The Forgotten Heroes Who Also Served
For many of the men and women who came of age in the 1960s, the mere mention of one country is enough to induce flashbacks, night sweats, dreams of green jungles fetid with death.
Vietnam, for them, is less a country than a horror story--a cautionary tale. The name is invoked, in guilt and fear, every time an administration considers a war. We are not allowed to forget.
So why is it that artists, playwrights, authors drag us back there time and again to re-examine the pain of a generation? Is it really necessary?
To answer this, we might ask the audience of “A Piece of My Heart” as they wipe away tears at the end of a performance, or the actors who are bringing the rice paddies and raw fear to life every weekend at the International City Theatre in Long Beach.
The play remembers one largely forgotten piece of the war--the women of Vietnam. For actress Cindy Hanks, playing Martha, a Navy nurse, this has been emotional aerobics.
“It’s been an exhausting process. I’ve done a lot of research, reading books and watching videos on the experiences of women in Vietnam,” Hanks, 38, said.
“But it doesn’t really prepare you for the end. By the end of the play, everybody’s crying and standing. People come up and hug us afterward, or reach up to touch us as we exit through the audience.”
Hanks’ strongest memory from the war is relief: Her older brothers drew high numbers in the draft lottery. But for Martha, memories are anything but a relief.
Martha can imagine nothing more glamorous than being a nurse in a war zone, as her mother was before her. She willingly goes in-country to what she imagines will be a heroic effort to protect men and serve her country. The Tet offensive shatters that dream.
Like the other five women depicted in “A Piece of My Heart” by Shirley Lauro, Martha is a compilation of characters taken from a book of oral histories of the same title by Keith Walker.
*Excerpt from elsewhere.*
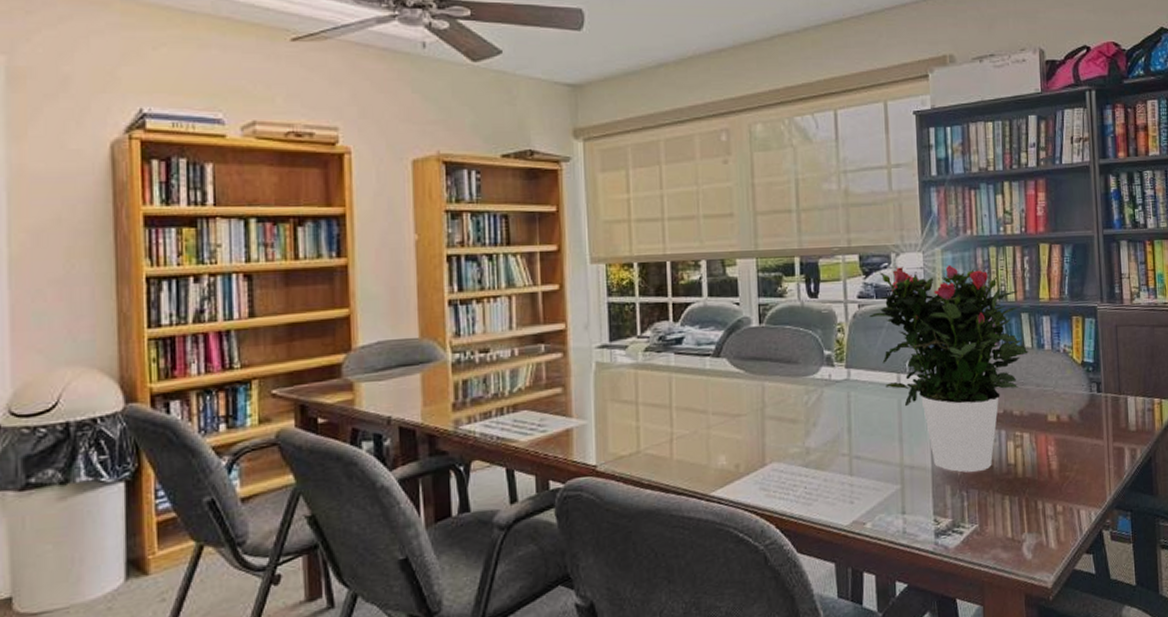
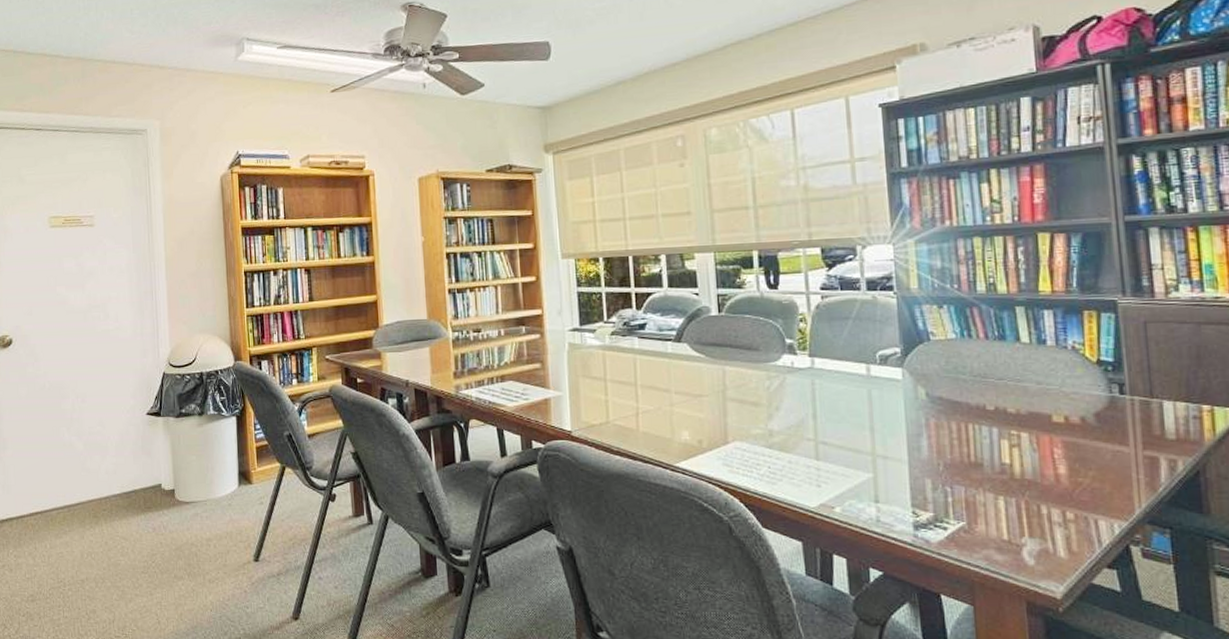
potted flower: present [870,264,1028,473] -> none [834,256,1026,469]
Together, these women go through the war. Then they face the second battle of coming home.
The play retains some oral history techniques used in the book, but the stories are interwoven and each of the six women plays parts of the others’ stories. One actor plays all the men in the lives of these women.
The multilevel set brings back the rice paddies that cover much of Vietnam. Sound and light effects bring back the bombs, guns and choppers that inhabit most of these women’s nightmares.
“A Piece of My Heart” will play at the International City Theatre at Long Beach City College, Clark Avenue and Harvey Way, through June 20. Tickets are $16. The show plays Fridays and Saturdays at 8 p.m. and Sundays at 2 and 7 p.m.